For Katherine Faichnie, IBM Canada’s HR director, looking after working parents through COVID-19 was a paramount concern.

“We know that it’s been particularly difficult and overwhelming for many of our employees who are responsible for the health and well-being of others — in their role as parents and/or caring for family members,” Faichnie told HRD.

It’s no secret that employees with children have been hit harder by the global pandemic, with many stuck between needing to work and lacking proper childcare.

A recent report from Pregnant The Screwed found that 46% of mothers who lost their job during the current pandemic say a lack of childcare played a part in their termination. What’s more, one in five adults said the reason they couldn’t work was their current childcare responsibilities.

In the face of such startling data, it’s no wonder employers are going the extra mile to help their working parents.

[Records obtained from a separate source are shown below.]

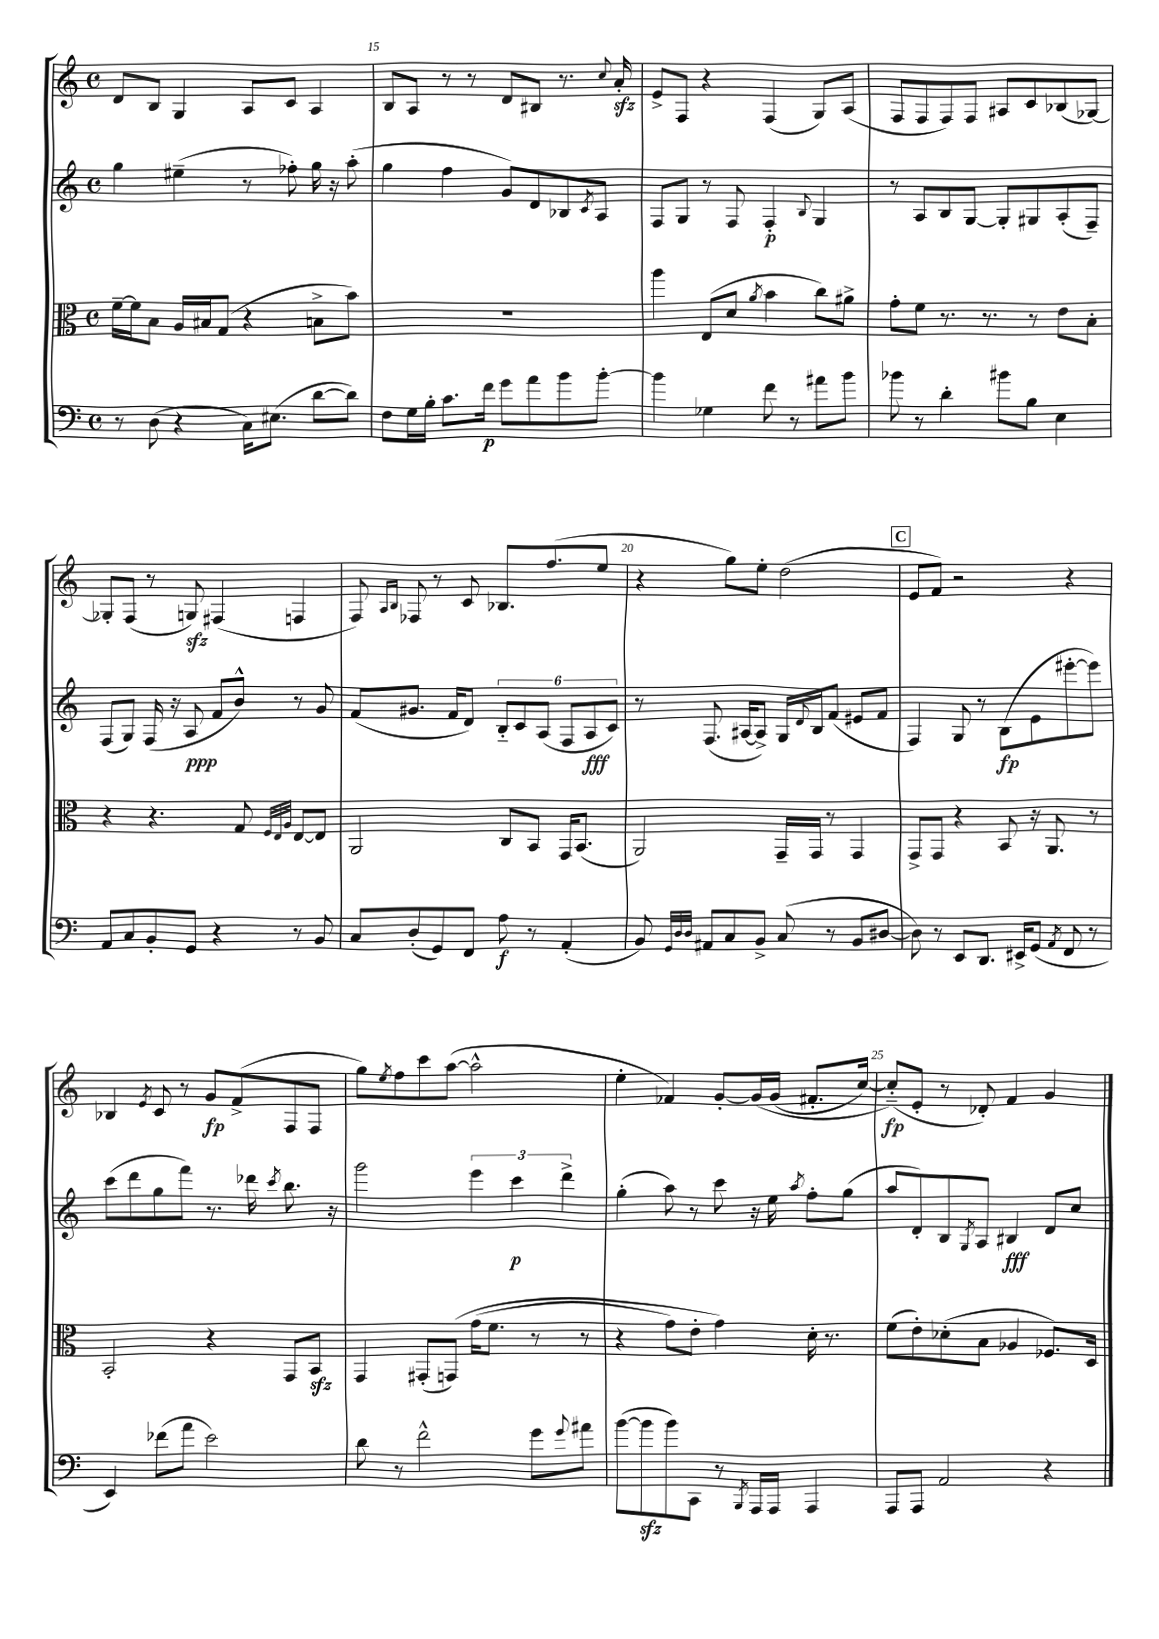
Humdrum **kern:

**kern	**kern	**kern	**kern
*staff4	*staff3	*staff2	*staff1
*clefF4	*clefC3	*clefG2	*clefG2
*k[]	*k[]	*k[]	*k[]
*M4/4	*M4/4	*M4/4	*M4/4
*met(c)	*met(c)	*met(c)	*met(c)
8r	[16f~	4gg	8d
.	16f]	.	.
(8D	8B	.	8B
4r	16A	(4ee#~	4G
.	16B#	.	.
.	(8G	.	.
16C)	4r	8r	8A
(8.E#	.	.	.
.	.	8ff-')	8c
[8d	8B^	16gg	4A
.	.	16r	.
8d])	8b)	(8aa'	.
=	=	=	=
8F	1r	4gg	8B
16G	.	.	8A
16B'	.	.	.
8.c	.	4ff	8r
.	.	.	8r
16f	.	.	.
8g	.	8g)	8d
8a	.	8d	8B#
8b	.	8B-	8.r
.	.	8qc	.
[8b'	.	8A	.
.	.	.	8qqcc
.	.	.	16a'
=	=	=	=
4b]	4aa	8F	8e^
.	.	8G	8F
4G-	(8E	8r	4r
.	8d	8F	.
.	8qa	.	.
8f	4b	4F'	(4F
8r	.	.	.
.	.	8qqB	.
8a#	8cc)	4G	8G)
8b	8a#^	.	(8A
=	=	=	=
8b-	8g'	8r	8F
8r	8f	8A	8F
4d'	8.r	8B	8F)
.	.	[8G	8F
.	8.r	.	.
8b#	.	8G']	8A#
8B	8r	8G#	8c
4E	8e	(8A'	(8B-
.	8B'	8F~)	[8G-)
=	=	=	=
8AA	4r	(8F	8G-']
8C	.	8G)	(8F
8BB'	4.r	(16F	8r
.	.	16r	.
8GG	.	8A	8G)
4r	.	8f	(4F#
.	8G	8b^^)	.
.	32qqF	.	.
.	32qqE	.	.
.	32qqA	.	.
8r	[8E	8r	4F
8BB	8E]	8g	.
=	=	=	=
8C	2AA	(8f	8F)
.	.	.	16qqA
.	.	.	16qqB
(8D'	.	8.g#	8F-
8GG)	.	.	8r
.	.	16f	.
8FF	.	8d)	8c
8A	8C	12B'~	8.B-
.	.	12c	.
8r	8BB	.	.
.	.	(12A	.
.	.	.	(8.ff
(4AA'	16GG	12F	.
.	(8.BB	.	.
.	.	12A	.
.	.	.	8ee
.	.	12c)	.
=	=	=	=
8BB)	2AA)	8r	4r
32qqGG	.	.	.
32qqD	.	.	.
32qqD	.	.	.
8AA#	.	(8.F	.
8C	.	.	8gg)
.	.	[16A#	.
8BB^	.	8A#^])	8ee'
(8C	16GG~	16G	(2dd
.	.	8qqd	.
.	16GG	16B	.
8r	8r	(8f	.
8BB	4GG	8e#	.
[8D#	.	8f	.
=	=	=	=
8D#])	8GG^	4F)	8e
8r	8GG	.	8f)
8EE	4r	8G	2r
8.DD	.	8r	.
.	8BB	(8B	.
16EE#^	.	.	.
(8GG	16r	8e	.
.	8.AA	.	.
8qAA	.	.	.
8FF	.	[8eee#'	4r
8r	8r	8eee#])	.
=	=	=	=
4EE)	2BB'	(8ccc	4B-
.	.	8ddd	.
.	.	.	8qe
(8f-	.	8gg	8c
8a	.	8fff)	8r
2e)	4r	8.r	8g
.	.	.	(8f^
.	.	16ddd-	.
.	.	8qccc	.
.	8GG	8.bb	8F
.	8BB	.	8F
.	.	16r	.
=	=	=	=
8d	4GG	2ggg	8gg)
.	.	.	8qee
8r	.	.	8ff
2f^^	(8GG#'	.	8ccc
.	&(8GG)	.	([8aa
.	(16g	6eee	2aa^^]
.	8.f	.	.
.	.	6ccc	.
8g	8r	.	.
.	.	6ddd^	.
8qqg	.	.	.
8a#	8r	.	.
=	=	=	=
([8b	4r	(4gg'	4ee'
8b]	.	.	.
8b)	8g)	8aa)	4f-)
8CC	8e'	8r	.
8r	4g&)	8ccc	[8g'
8qBBB	.	.	.
16AAA	.	16r	&(16g]
16AAA	.	16ee	(16g
.	.	8qaa	.
4AAA	16d'	8ff'	8.f#'
.	8.r	.	.
.	.	(8gg	.
.	.	.	[16cc)
=	=	=	=
8AAA	(8f	8aa	(8cc'~]&)
8AAA	8e')	8d')	8e'
2AA	(8d-'	8B	8r
.	.	8qG	.
.	8B	8A	8d-')
.	4A-	4B#	4f
4r	8.F-)	8d	4g
.	.	8cc	.
.	16D	.	.
==	==	==	==
*-	*-	*-	*-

“Back in the spring, we gave managers the discretion to provide flexibility to employees with an additional 10 days to use outside of their vacation – whether they needed a day or a week to move themselves and their families into the new routine,” added Faichnie.

“We hold regular sessions on Slack called, ‘Ask Me Anything’ with our general manager, Claude Guay. IBM’s CEO, Arvind Krishna, also holds these sessions where employees can ask our leaders questions on topics and issues that concern them – with our leaders then answering as many of these questions as they can in real time.”

IBM also recently announced a new family emergency care paid leave that provides employees caring for children or elder care an additional 10 days they can use (outside of their vacation). Faichnie added that this is a safety net employees can use if school or day care closes unexpectedly.

Navigating the unprecedented waters of COVID-19 has been a nightmare for all workers, but for those who have the added stress of looking after children it’s been near impossible.

As always, the only real way of addressing any internal workplace issue is through clear and concise communication. Faichnie told HRD that IBM addressed these concerns by being flexible and amenable.

“We’ve told employees that they are not expected to return to the office for the remainder of the 2020 calendar year,” she explained.

“This gives working parents a sense of stability because now they have a better sense on what their work life will be for the rest of 2020. This gives families more control and a better ability to make decisions around their family needs.”

But it’s not just working parents that’ve been impacted by these sweeping global changes. The pandemic has changed how we interact with one another, how we talk about our futures, and – perhaps most surprisingly, how we fit into this new, remote-style culture.

For Faichnie, it all came down to prioritising work-life balance.

“IBM created a new pledge to promote work-life balance at the company while working remote and beyond,” she told HRD.

“This pledge is about embracing the new mindset on what working from home means: things like work flexibility – taking care of your kids when you need to; knowing that not everyone will be camera ready during video conferences – so if someone’s video is off, you understand that it’s because they’re not ready to be on camera. In the new culture that we’re in, you see families on camera now.

“We’ve encouraged managers to take the time to say hi if someone’s child appears on camera – acknowledge that they’re there and embrace them.

“We’re also constantly reminding our workforce that we’re in a “new normal” – it’s important that we maintain our awareness and sensitivity to employees. By doing so, we will have a huge impact on the culture of IBM and whether people think it’s a great place to work at.”